Distúrbios autoimunes na gestação

PorLara A. Friel, MD, PhD, University of Texas Health Medical School at Houston, McGovern Medical School
Revisado/Corrigido: out 2021 | modificado set 2022
Visão Educação para o paciente

Os distúrbios autoimunes são 5 vezes mais frequentes em mulheres, incidência que atinge um pico na idade reprodutiva. Dessa maneira, é comum ocorrer esses distúrbios autoimunes em gestantes.

Síndrome do anticorpo antifosfolipídeo na gestação

A síndrome do anticorpo antifosfolipídeo (SAF), ou síndrome antifosfolipídica, é uma doença autoimune que predispõe as pacientes à trombose e, durante a gestação, aumenta o risco de morte fetal, hipertensão induzida pela gestação, pré-eclâmpsia e restrição do crescimento intrauterino

A síndrome antifosfolipídica é causada por autoanticorpos contra certas proteínas de ligação de fosfolipídios que de outro modo protegem contra a ativação excessiva da coagulação.

Diagnóstico

  • Medição dos anticorpos antifosfolipídicos na circulação

  • Critérios clínicos

Suspeita-se da síndrome antifosfolipídica em mulheres com história de qualquer um dos seguintes:

  • ≥ 1 perdas fetais inexplicadas ou ≥ 3 perdas embrionárias inexplicadas

  • Tromboembolia venosa ou arterial prévia inexplicada

  • Novo tromboembolia arterial ou venoso durante a gestação

O diagnóstico da síndrome antifosfolipídica é pela medição dos níveis de anticorpos antifosfolipídios (anticardiolipina, beta-2 glicoproteína I, anticoagulante lúpico) na circulação com resultados positivos em ≥ 2 vezes em intervalos de 12 semanas.
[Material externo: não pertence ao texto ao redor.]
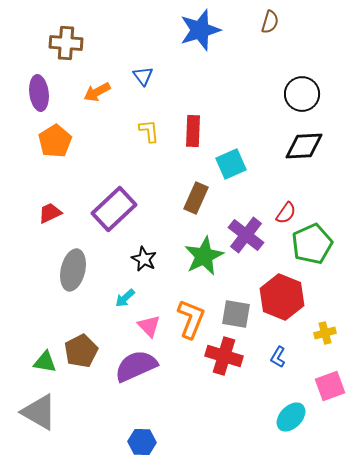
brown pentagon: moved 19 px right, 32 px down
O diagnóstico da síndrome antifosfolipídica requer ≥ 1 critério clínico, além de ≥ 1 dos critérios laboratoriais acima. Os critérios clínicos podem ser vasculares (tromboembolia arterial ou venoso prévio inexplicado em qualquer tecido) ou relacionados à gestação. Os critérios relacionados à gestação incluem:

  • ≥ 1 mortes inexplicáveis de um feto morfologicamente normal (via ultrassonografia ou exame direto) com ≥ 10 semanas de gestação

  • ≥ 1 nascimento prematuro de um neonato morfologicamente normal com ≤ 34 semanas de gestação devido à eclâmpsia ou pré-eclâmpsia grave ou com características de insuficiência placentária

  • ≥ 3 perdas por abortos consecutivos inexplicados com ≤ 10 semanas da gestação, excluindo anormalidades anatômicas e hormonais maternas e causas cromossômicas paternas e maternas

Tratamento

  • Profilaxia com anticoagulantes e baixa dose de aspirina

Mulheres com a síndrome antifosfolipídica normalmente são tratadas profilaticamente com anticoagulantes e baixa dose de aspirina durante a gestação e por 6 semanas pós-parto.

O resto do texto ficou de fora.